**WHAT IS REQUIRED:** Convert the records starting at the line containing "collectors: R. Shepard" and ending at the line containing "catalogue / barcode: US 1355215" into a two-column CSV with the columns field and value, one row per line. Put each field name and each value in its own quoted field, with any line breaks turned into spaces.

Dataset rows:

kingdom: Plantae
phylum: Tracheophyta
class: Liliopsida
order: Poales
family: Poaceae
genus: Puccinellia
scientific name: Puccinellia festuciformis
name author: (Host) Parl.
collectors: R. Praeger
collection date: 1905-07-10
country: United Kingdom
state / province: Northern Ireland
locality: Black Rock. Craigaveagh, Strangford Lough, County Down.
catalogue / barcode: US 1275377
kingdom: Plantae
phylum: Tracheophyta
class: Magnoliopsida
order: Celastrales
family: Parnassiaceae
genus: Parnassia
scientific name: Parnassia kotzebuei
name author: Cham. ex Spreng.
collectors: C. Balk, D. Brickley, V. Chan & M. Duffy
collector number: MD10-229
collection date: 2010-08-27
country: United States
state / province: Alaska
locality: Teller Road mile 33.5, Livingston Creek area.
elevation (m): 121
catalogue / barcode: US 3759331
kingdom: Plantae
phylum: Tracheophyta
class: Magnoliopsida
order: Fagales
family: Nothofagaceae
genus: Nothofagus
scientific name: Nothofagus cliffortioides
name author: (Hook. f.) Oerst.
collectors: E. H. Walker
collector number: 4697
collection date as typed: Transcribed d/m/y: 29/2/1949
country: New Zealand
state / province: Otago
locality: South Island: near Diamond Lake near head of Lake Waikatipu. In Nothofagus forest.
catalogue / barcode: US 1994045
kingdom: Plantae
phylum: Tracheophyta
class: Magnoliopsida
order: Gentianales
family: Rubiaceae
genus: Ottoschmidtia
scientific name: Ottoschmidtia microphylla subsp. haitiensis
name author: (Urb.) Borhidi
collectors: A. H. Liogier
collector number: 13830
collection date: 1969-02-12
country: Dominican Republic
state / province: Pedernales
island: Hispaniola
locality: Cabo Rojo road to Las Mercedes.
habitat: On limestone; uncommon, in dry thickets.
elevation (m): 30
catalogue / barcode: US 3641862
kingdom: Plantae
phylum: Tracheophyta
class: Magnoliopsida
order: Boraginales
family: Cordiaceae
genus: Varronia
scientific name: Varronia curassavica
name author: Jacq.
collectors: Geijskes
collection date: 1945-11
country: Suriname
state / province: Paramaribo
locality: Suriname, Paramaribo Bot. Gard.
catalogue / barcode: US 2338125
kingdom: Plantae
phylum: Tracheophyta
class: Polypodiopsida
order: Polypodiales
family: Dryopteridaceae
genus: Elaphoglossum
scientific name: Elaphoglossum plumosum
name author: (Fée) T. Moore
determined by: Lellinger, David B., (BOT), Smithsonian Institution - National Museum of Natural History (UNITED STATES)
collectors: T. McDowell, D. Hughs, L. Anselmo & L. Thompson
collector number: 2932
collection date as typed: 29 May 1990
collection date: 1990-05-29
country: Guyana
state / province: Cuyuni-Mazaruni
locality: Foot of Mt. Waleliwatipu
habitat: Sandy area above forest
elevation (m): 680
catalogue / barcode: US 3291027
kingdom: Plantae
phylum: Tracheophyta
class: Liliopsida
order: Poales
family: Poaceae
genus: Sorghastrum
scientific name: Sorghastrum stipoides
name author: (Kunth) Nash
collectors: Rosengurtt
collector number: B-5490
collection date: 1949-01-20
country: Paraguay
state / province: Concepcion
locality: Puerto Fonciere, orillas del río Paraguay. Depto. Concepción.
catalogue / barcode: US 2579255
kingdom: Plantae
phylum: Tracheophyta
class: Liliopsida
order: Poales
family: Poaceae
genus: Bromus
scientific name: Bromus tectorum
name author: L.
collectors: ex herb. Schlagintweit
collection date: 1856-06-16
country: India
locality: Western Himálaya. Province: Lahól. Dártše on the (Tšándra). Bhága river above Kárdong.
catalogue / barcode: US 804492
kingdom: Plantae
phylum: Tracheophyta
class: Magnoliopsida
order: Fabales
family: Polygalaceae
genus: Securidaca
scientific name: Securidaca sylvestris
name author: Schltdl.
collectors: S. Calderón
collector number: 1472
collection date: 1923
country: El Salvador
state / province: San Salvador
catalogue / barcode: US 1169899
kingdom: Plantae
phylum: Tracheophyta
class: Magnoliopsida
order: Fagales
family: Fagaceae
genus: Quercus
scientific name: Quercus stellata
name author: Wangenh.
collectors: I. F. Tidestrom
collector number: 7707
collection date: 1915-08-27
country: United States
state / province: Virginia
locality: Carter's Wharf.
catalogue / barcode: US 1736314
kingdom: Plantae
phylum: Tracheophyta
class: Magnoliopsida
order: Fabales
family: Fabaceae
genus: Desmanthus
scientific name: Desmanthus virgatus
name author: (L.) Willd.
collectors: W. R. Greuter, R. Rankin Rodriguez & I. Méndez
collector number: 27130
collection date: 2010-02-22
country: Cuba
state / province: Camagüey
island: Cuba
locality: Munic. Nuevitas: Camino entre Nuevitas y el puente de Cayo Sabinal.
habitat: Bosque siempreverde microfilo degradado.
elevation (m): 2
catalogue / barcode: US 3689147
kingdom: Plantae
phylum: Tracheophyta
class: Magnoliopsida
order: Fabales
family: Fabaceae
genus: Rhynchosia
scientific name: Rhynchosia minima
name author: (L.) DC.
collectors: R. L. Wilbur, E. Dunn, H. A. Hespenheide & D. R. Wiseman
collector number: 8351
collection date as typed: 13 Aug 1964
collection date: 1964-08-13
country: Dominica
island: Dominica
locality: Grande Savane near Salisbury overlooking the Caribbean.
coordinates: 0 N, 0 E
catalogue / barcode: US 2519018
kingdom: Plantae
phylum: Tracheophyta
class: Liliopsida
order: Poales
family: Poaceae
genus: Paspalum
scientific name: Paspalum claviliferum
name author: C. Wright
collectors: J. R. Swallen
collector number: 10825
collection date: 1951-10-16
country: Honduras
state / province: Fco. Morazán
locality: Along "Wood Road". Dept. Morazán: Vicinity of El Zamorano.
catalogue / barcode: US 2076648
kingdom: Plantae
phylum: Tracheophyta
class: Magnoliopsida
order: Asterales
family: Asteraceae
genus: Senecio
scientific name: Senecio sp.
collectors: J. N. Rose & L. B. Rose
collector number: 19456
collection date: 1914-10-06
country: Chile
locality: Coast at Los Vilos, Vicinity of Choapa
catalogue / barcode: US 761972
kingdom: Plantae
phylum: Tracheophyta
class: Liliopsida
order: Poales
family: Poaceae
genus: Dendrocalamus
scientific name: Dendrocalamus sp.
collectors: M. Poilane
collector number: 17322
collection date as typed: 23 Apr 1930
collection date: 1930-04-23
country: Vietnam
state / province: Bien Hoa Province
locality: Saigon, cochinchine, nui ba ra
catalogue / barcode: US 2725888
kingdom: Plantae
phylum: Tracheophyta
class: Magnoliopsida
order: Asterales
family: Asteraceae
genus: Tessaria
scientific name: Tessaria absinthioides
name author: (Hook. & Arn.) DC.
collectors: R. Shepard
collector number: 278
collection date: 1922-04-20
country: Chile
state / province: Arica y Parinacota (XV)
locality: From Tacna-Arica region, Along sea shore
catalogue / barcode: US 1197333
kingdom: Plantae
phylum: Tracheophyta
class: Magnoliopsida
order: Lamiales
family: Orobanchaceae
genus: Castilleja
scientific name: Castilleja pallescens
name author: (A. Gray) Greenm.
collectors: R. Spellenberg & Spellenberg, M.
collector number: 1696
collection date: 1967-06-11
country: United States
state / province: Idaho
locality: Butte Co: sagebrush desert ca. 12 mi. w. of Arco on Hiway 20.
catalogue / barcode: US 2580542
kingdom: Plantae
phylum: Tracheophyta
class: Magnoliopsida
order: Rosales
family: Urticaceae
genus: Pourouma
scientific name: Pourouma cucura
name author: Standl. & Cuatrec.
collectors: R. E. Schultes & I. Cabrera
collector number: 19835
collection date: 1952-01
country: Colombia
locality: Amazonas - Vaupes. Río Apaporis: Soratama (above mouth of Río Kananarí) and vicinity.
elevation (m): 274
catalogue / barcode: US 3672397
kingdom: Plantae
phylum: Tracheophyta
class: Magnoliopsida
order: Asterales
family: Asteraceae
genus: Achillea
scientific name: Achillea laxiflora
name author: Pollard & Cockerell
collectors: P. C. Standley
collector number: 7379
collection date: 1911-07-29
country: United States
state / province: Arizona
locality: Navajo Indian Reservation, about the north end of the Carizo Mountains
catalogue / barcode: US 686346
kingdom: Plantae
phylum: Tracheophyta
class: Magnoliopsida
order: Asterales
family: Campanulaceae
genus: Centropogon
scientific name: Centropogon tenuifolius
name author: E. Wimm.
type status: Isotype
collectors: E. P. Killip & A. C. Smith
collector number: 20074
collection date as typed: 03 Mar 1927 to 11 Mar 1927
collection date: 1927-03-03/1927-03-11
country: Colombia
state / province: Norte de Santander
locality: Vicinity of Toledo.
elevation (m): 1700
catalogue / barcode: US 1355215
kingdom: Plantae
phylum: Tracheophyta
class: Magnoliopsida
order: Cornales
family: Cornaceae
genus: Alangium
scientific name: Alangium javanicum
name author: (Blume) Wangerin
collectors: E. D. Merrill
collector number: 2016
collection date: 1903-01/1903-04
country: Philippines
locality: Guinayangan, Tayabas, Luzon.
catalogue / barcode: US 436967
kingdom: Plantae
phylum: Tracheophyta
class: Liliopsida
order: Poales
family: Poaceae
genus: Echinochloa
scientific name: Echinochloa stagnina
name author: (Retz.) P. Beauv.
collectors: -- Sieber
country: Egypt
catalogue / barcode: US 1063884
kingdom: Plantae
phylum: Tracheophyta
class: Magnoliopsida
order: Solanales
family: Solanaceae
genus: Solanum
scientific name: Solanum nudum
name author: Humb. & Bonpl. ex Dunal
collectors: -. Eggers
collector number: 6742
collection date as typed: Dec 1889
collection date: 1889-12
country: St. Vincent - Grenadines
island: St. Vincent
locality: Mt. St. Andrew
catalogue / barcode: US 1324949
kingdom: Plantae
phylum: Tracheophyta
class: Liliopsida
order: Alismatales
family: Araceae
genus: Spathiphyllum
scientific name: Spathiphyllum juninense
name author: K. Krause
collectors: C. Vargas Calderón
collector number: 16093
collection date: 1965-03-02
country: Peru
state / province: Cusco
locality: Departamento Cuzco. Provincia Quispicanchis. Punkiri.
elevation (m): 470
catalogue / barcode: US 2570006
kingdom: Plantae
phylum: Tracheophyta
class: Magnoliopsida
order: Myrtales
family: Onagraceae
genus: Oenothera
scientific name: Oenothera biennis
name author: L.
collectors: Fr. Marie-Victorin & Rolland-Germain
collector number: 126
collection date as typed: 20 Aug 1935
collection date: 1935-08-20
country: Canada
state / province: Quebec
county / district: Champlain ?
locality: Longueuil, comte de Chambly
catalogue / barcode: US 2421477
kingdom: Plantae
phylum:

**RESULT OF THIS EXERCISE:**
field,value
"collectors:","R. Shepard"
"collector number:","278"
"collection date:","1922-04-20"
"country:","Chile"
"state / province:","Arica y Parinacota (XV)"
"locality:","From Tacna-Arica region, Along sea shore"
"catalogue / barcode:","US 1197333"
"kingdom:","Plantae"
"phylum:","Tracheophyta"
"class:","Magnoliopsida"
"order:","Lamiales"
"family:","Orobanchaceae"
"genus:","Castilleja"
"scientific name:","Castilleja pallescens"
"name author:","(A. Gray) Greenm."
"collectors:","R. Spellenberg & Spellenberg, M."
"collector number:","1696"
"collection date:","1967-06-11"
"country:","United States"
"state / province:","Idaho"
"locality:","Butte Co: sagebrush desert ca. 12 mi. w. of Arco on Hiway 20."
"catalogue / barcode:","US 2580542"
"kingdom:","Plantae"
"phylum:","Tracheophyta"
"class:","Magnoliopsida"
"order:","Rosales"
"family:","Urticaceae"
"genus:","Pourouma"
"scientific name:","Pourouma cucura"
"name author:","Standl. & Cuatrec."
"collectors:","R. E. Schultes & I. Cabrera"
"collector number:","19835"
"collection date:","1952-01"
"country:","Colombia"
"locality:","Amazonas - Vaupes. Río Apaporis: Soratama (above mouth of Río Kananarí) and vicinity."
"elevation (m):","274"
"catalogue / barcode:","US 3672397"
"kingdom:","Plantae"
"phylum:","Tracheophyta"
"class:","Magnoliopsida"
"order:","Asterales"
"family:","Asteraceae"
"genus:","Achillea"
"scientific name:","Achillea laxiflora"
"name author:","Pollard & Cockerell"
"collectors:","P. C. Standley"
"collector number:","7379"
"collection date:","1911-07-29"
"country:","United States"
"state / province:","Arizona"
"locality:","Navajo Indian Reservation, about the north end of the Carizo Mountains"
"catalogue / barcode:","US 686346"
"kingdom:","Plantae"
"phylum:","Tracheophyta"
"class:","Magnoliopsida"
"order:","Asterales"
"family:","Campanulaceae"
"genus:","Centropogon"
"scientific name:","Centropogon tenuifolius"
"name author:","E. Wimm."
"type status:","Isotype"
"collectors:","E. P. Killip & A. C. Smith"
"collector number:","20074"
"collection date as typed:","03 Mar 1927 to 11 Mar 1927"
"collection date:","1927-03-03/1927-03-11"
"country:","Colombia"
"state / province:","Norte de Santander"
"locality:","Vicinity of Toledo."
"elevation (m):","1700"
"catalogue / barcode:","US 1355215"